EXERCISE DESCRIPTION → Switch "chart" to "graph" in the records below and write them out again with nothing else changed. Cover all the records and leave out the pictures.

========================

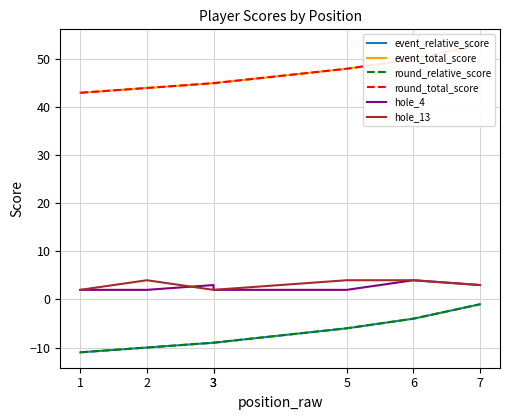

Reading left to right, what are all the values shown in this chart?

event_relative_score: 1=-11	2=-10	3=-9	3=-9	5=-6	6=-4	7=-1
event_total_score: 1=43	2=44	3=45	3=45	5=48	6=50	7=53
round_relative_score: 1=-11	2=-10	3=-9	3=-9	5=-6	6=-4	7=-1
round_total_score: 1=43	2=44	3=45	3=45	5=48	6=50	7=53
hole_4: 1=2	2=2	3=3	3=2	5=2	6=4	7=3
hole_13: 1=2	2=4	3=2	3=2	5=4	6=4	7=3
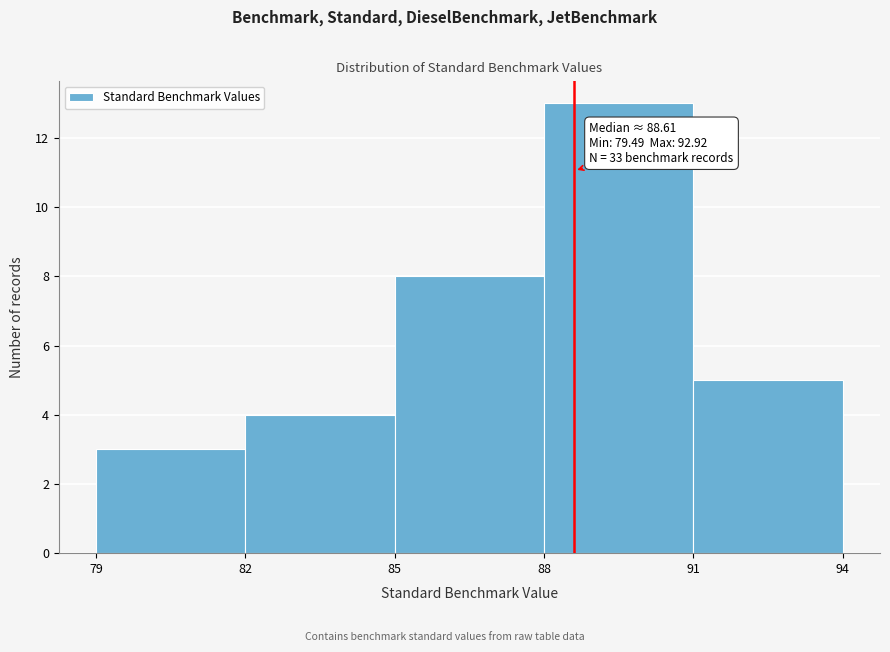

Over which range of the x-axis is the bar tallest?

88 to 91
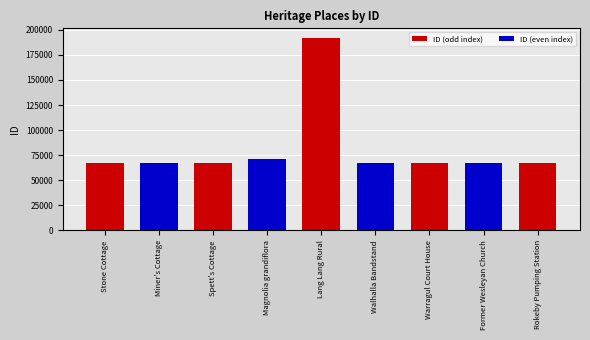

Is it true that the value at Lang Lang Rural is 191877?

True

========================

OUTPUT OF THE EXERCISE →
Reading left to right, what are all the values shown in this graph?

event_relative_score: 1=-11	2=-10	3=-9	3=-9	5=-6	6=-4	7=-1
event_total_score: 1=43	2=44	3=45	3=45	5=48	6=50	7=53
round_relative_score: 1=-11	2=-10	3=-9	3=-9	5=-6	6=-4	7=-1
round_total_score: 1=43	2=44	3=45	3=45	5=48	6=50	7=53
hole_4: 1=2	2=2	3=3	3=2	5=2	6=4	7=3
hole_13: 1=2	2=4	3=2	3=2	5=4	6=4	7=3

Over which range of the x-axis is the bar tallest?

88 to 91

Is it true that the value at Lang Lang Rural is 191877?

True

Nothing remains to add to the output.